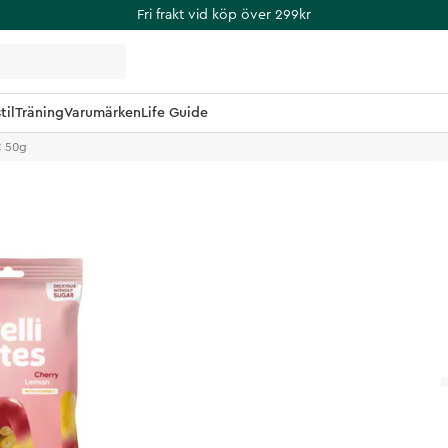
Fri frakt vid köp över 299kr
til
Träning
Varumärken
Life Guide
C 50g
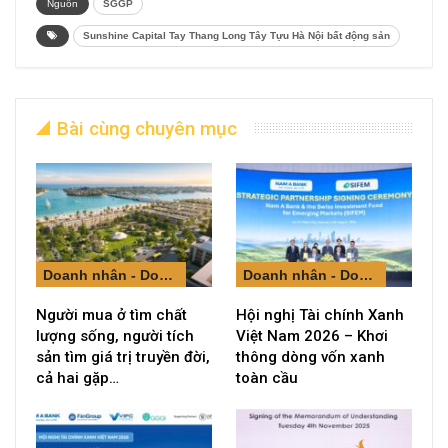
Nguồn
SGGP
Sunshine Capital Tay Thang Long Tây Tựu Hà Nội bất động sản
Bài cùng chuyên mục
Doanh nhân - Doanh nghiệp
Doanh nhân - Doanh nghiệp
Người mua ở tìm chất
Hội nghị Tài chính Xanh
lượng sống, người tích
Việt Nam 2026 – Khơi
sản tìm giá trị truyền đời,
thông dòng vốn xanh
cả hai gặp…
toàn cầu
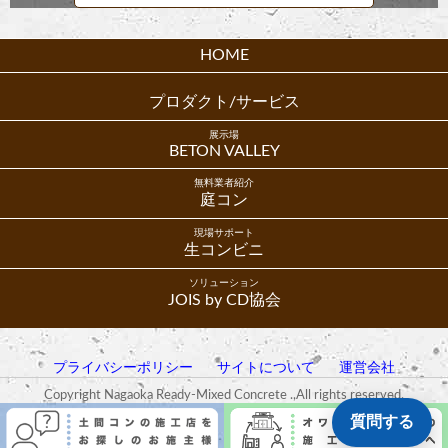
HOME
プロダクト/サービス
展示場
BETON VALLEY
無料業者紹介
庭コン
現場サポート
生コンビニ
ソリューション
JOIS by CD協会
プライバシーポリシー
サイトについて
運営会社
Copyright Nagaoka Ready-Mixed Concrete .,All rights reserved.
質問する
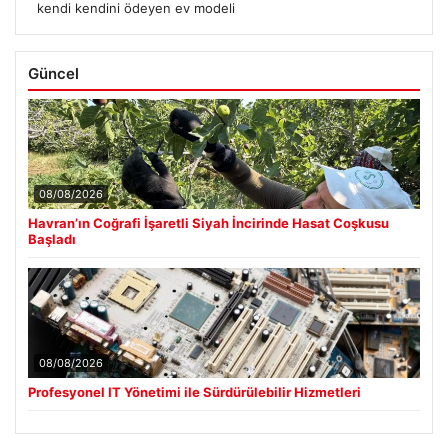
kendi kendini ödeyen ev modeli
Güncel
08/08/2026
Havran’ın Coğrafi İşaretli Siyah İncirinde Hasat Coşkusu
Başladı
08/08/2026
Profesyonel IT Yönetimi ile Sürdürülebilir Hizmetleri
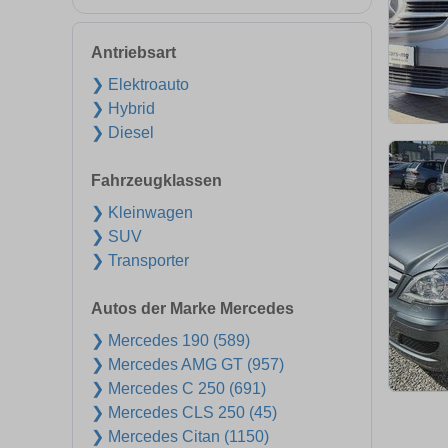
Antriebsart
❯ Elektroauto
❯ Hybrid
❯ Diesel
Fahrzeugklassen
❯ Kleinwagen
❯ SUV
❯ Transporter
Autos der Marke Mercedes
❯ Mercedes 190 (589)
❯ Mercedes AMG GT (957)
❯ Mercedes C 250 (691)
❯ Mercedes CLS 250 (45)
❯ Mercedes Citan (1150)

------------------------------------

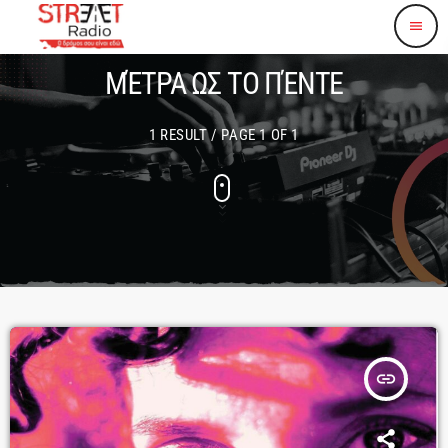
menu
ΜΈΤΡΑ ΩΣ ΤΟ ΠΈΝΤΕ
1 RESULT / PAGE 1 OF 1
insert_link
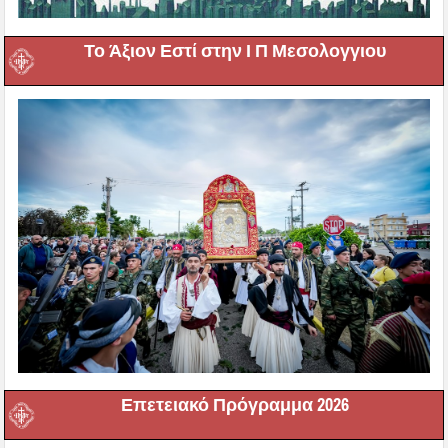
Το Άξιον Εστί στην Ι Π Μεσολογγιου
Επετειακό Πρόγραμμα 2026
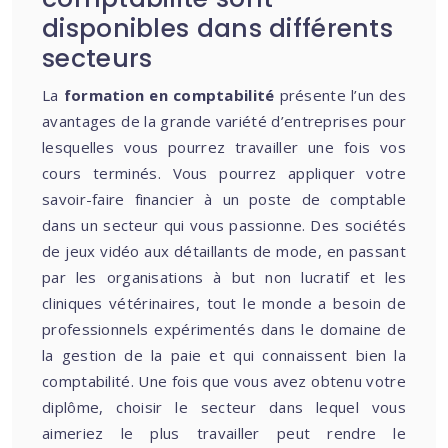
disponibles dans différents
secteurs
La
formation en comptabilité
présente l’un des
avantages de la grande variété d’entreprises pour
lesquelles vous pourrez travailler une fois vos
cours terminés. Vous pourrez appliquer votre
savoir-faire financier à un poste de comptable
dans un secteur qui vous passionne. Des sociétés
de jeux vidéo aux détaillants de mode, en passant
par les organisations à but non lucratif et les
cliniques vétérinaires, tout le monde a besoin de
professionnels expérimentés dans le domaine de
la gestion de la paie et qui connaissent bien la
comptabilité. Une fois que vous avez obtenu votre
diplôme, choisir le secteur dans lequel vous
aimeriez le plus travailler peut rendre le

------------------------------------

- ZIEL DER ÜBUNG
Trage aus den Daten alle Zeilen zusammen, in denen das Wort „travailler“ vorkommt. Achte dabei auf Groß- und Kleinschreibung.

- LÖSUNG
lesquelles vous pourrez travailler une fois vos
aimeriez le plus travailler peut rendre le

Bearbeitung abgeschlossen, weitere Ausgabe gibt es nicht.